*TASK*:
Below are entries. Copy exactly the lines running from the line that holds "The Company has" to the line that holds "Equity-settled share-based payments to", with both ends included.
(DATASET EXTRACT begins)
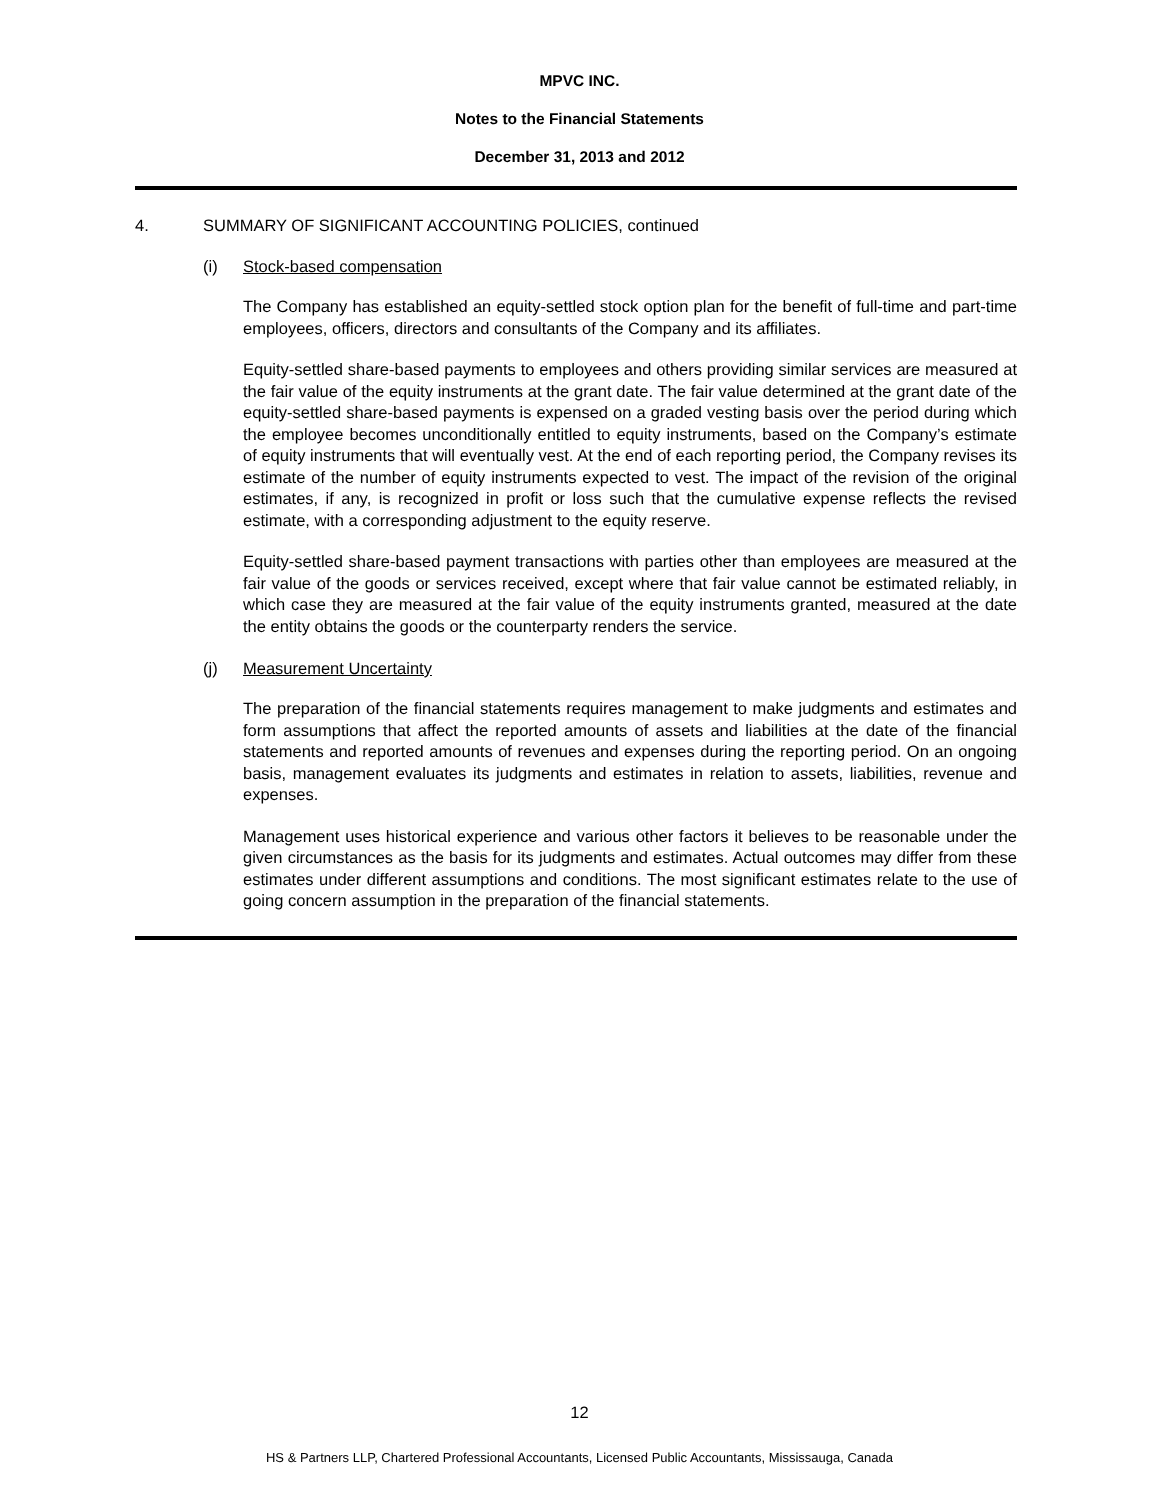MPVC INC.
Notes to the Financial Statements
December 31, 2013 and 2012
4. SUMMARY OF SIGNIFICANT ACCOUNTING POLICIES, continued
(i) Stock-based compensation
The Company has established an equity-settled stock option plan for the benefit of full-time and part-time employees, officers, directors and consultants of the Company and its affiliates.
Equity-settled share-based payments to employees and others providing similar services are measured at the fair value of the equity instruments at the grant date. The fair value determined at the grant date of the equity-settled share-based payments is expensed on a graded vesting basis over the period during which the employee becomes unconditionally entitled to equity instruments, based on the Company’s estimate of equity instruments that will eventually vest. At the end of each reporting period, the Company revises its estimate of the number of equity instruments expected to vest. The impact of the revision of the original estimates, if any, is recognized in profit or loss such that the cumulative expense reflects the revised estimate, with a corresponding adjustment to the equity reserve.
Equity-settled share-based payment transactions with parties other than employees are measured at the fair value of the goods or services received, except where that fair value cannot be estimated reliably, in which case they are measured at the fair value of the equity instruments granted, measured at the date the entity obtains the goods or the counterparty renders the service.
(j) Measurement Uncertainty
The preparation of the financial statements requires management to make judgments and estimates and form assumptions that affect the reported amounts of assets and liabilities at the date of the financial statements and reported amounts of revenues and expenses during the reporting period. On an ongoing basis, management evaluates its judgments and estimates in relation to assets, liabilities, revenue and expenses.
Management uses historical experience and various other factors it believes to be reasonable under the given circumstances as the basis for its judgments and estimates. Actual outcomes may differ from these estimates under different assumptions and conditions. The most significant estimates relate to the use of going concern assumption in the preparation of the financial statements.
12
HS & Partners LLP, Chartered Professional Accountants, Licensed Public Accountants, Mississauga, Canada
(DATASET EXTRACT ends)
(DATASET EXTRACT begins)
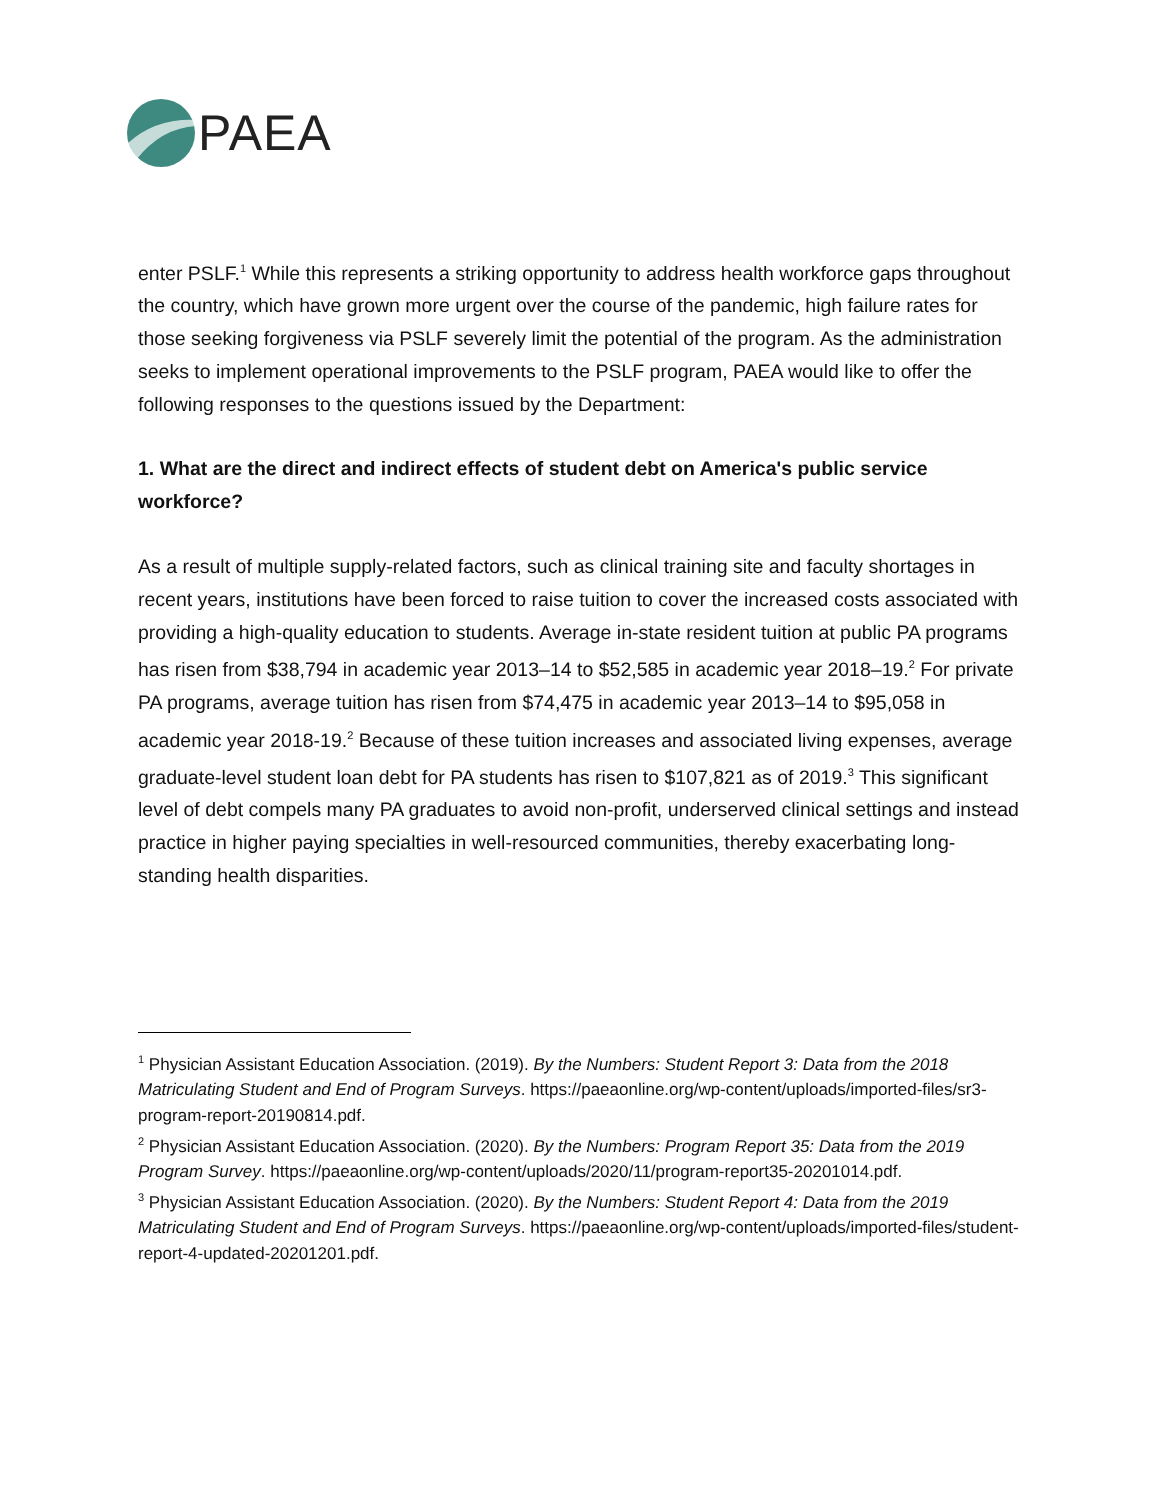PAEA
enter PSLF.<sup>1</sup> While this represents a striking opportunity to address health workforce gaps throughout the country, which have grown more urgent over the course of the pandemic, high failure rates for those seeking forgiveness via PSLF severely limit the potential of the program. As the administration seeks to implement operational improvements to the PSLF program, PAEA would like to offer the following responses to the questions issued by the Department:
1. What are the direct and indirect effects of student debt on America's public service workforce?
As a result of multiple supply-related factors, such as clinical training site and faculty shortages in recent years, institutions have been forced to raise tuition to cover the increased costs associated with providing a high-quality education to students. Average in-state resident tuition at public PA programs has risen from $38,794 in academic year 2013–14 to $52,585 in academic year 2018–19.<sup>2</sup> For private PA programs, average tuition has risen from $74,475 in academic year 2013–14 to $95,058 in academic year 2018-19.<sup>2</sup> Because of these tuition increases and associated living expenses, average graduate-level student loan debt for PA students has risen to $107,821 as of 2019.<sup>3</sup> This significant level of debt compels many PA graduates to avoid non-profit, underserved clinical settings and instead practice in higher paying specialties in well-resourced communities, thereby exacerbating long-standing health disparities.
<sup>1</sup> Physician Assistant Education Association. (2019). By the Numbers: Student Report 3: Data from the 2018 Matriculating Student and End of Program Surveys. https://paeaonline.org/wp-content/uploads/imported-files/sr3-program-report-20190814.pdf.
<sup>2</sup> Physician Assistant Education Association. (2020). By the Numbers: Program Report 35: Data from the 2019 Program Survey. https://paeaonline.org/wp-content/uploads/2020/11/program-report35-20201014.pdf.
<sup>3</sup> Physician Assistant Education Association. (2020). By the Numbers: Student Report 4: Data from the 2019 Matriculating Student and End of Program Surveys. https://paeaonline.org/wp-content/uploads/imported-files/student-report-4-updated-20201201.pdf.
(DATASET EXTRACT ends)
*TASK RESPONSE*:
The Company has established an equity-settled stock option plan for the benefit of full-time and part-time employees, officers, directors and consultants of the Company and its affiliates.
Equity-settled share-based payments to employees and others providing similar services are measured at the fair value of the equity instruments at the grant date. The fair value determined at the grant date of the equity-settled share-based payments is expensed on a graded vesting basis over the period during which the employee becomes unconditionally entitled to equity instruments, based on the Company’s estimate of equity instruments that will eventually vest. At the end of each reporting period, the Company revises its estimate of the number of equity instruments expected to vest. The impact of the revision of the original estimates, if any, is recognized in profit or loss such that the cumulative expense reflects the revised estimate, with a corresponding adjustment to the equity reserve.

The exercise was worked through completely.